Can we leave the Church out of it then, since the Governor’s flat wrong about what it teaches?

As thinking people we might nevertheless ask why, if neither he nor the APA knows how or when homosexuality develops, they can be so adamant in insisting conversion therapy can never work? Since the APA’s own statement shows that our psychological understanding of homosexuality is in its infancy, it seems close-minded and anti-intellectual to shut down an entire line of academic and medical inquiry.

Which brings me to another thing I’m tired of: assuming that all homosexuals think alike and can be represented by one point of view. You rarely hear, for example, about the Courage chapters all over the country, or from the growing number of men and women who are “out” about their same-sex attraction but take joy in Christian discipleship.

They write, often searingly, about what having same-sex feelings is like, and the pain caused them by unthinking church communities and boorish Christians. They’re equally unsparing on the emptiness of the lifestyle the culture is selling them, though, which puts them among the most interesting cultural critics of our time. They challenge everybody!
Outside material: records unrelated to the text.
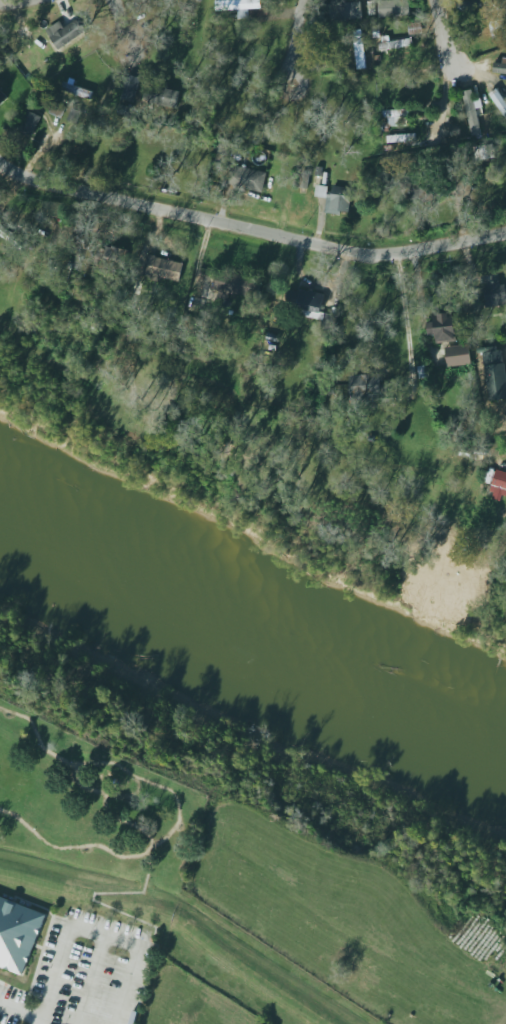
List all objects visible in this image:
road: (14, 3)
building: (477, 4)
building: (243, 8)
building: (394, 8)
building: (342, 10)
road: (121, 22)
building: (416, 28)
building: (63, 31)
building: (375, 31)
road: (447, 36)
building: (394, 42)
road: (299, 43)
building: (358, 48)
building: (500, 67)
building: (0, 79)
building: (77, 91)
building: (161, 94)
building: (2, 98)
building: (499, 100)
building: (471, 113)
building: (396, 118)
building: (31, 124)
building: (485, 152)
building: (318, 170)
building: (304, 179)
building: (251, 180)
building: (419, 192)
building: (337, 199)
road: (250, 229)
building: (11, 237)
building: (114, 259)
building: (163, 268)
building: (235, 284)
building: (495, 294)
building: (309, 302)
road: (407, 324)
building: (443, 328)
building: (458, 355)
building: (495, 373)
building: (370, 389)
building: (498, 483)
river: (247, 645)
road: (37, 736)
road: (135, 792)
road: (176, 801)
road: (124, 821)
road: (74, 846)
road: (93, 898)
building: (18, 931)
road: (105, 935)
parking lot: (84, 972)
road: (56, 975)
road: (93, 980)
road: (127, 985)
road: (21, 1012)

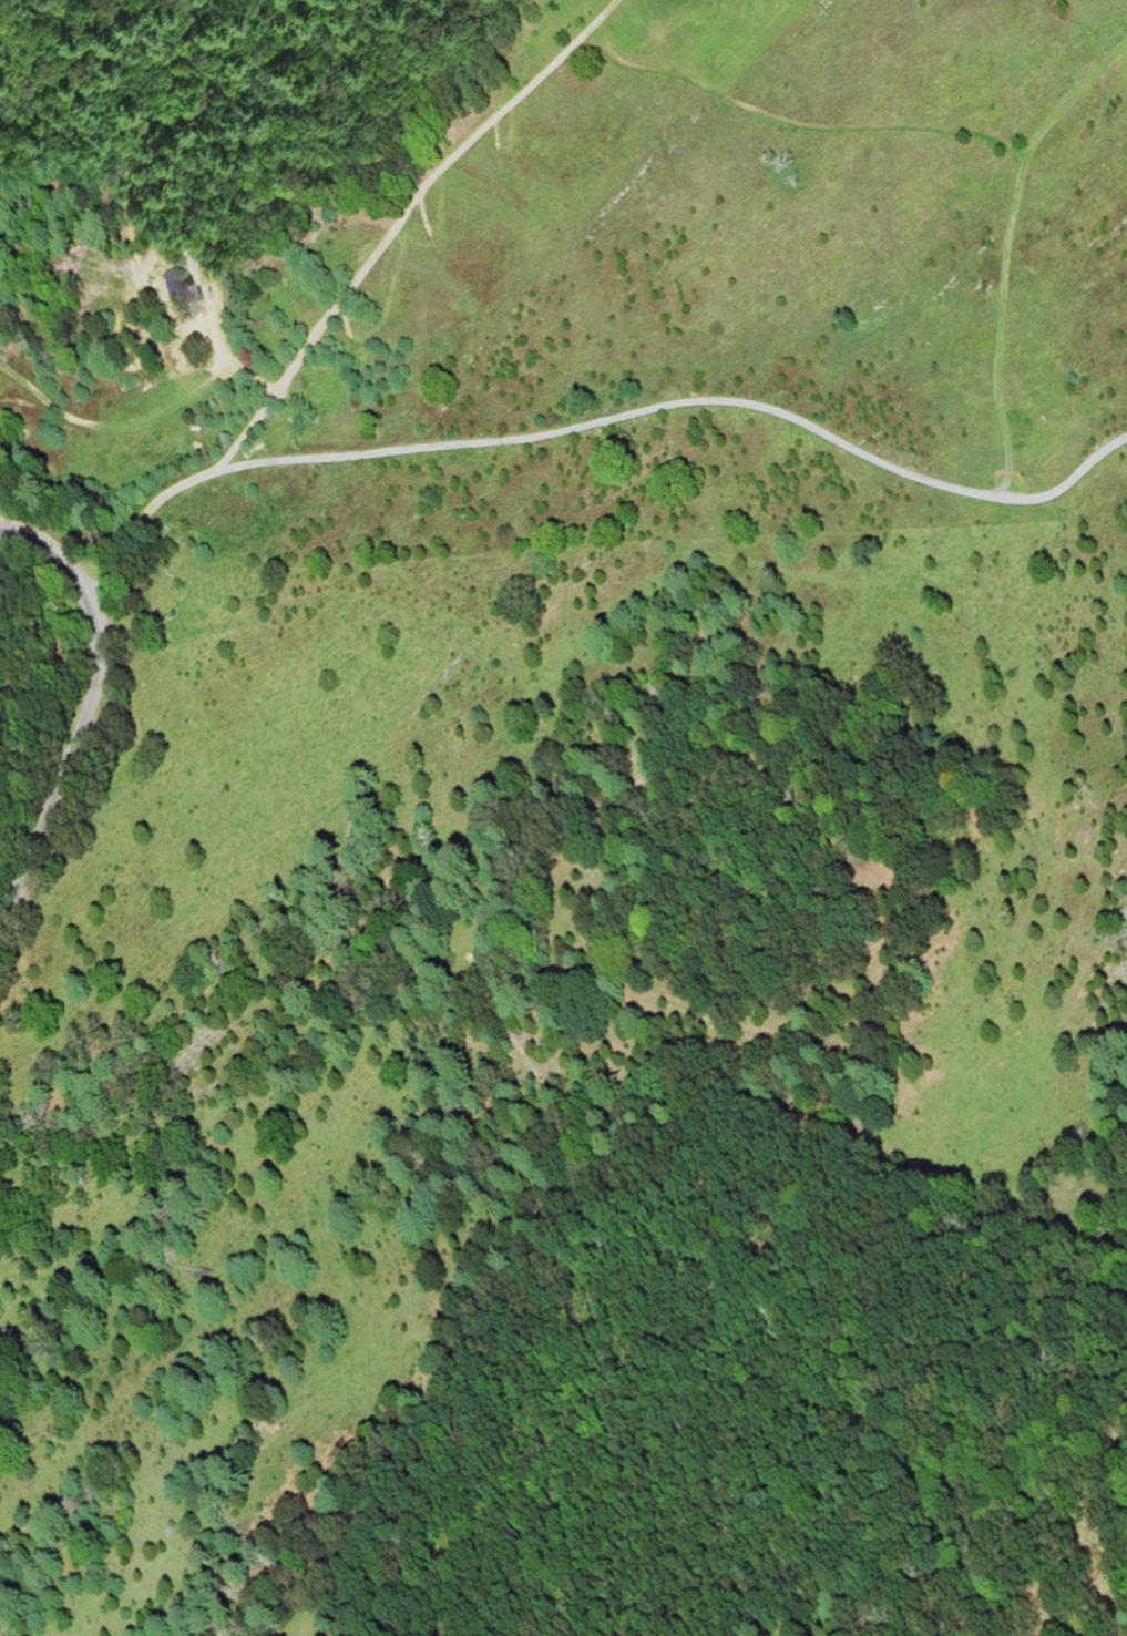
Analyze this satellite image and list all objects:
road: (1072, 101)
road: (963, 131)
road: (404, 222)
road: (593, 422)
road: (87, 692)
Especially interesting is their exploration of what friendship means at its deepest level, and how the hyper-sexuality of our culture threatens this vital human relationship.

Here are just a few such writers to explore:

· Melinda Selmys. A former lesbian, now married with children, she’s author of Sexual Authenticity.

·  Eve Tushnet. Earlier this year the Atlantic published her essay, I’m Gay, But I’m Not Switching to a Church that Supports Gay Marriage.

·  Steve Gershom writes with unstinting courage about his experiences. He thinks conversion therapy helped him, even though it didn’t change his orientation.

· Spiritual Friendship is a group blog exploring the fact that while Christian discipleship is costly for everyone, it is not simply a “no”, but a yes to something rich and beautiful.

For everyone who wants to understand what the Church actually teaches about homosexuality, I can’t recommend enough Fr. John Waiss’ Born to Love. Written as a conversation among a priest, some parishioners and their gay friends, it’s the most sensitive, respectful, and pastoral treatment of this topic I’ve seen. It blends Church teaching, the latest research and debates you will recognize from real life in an easy-to-digest, profoundly Christian, and deeply hopeful approach.

Thinking of sending one to Governor Christie!

Rebecca Ryskind Teti is Operations Coordinator for the Ciocca Center for Principled Entrepreneurship at the Busch School of Business & Economics at CUA, though the opinions are her own. This column is modified from an earlier version that first appeared in Faith & Family  magazine.

* Catholic News Agency columns are opinion and do not necessarily express the perspective of the agency.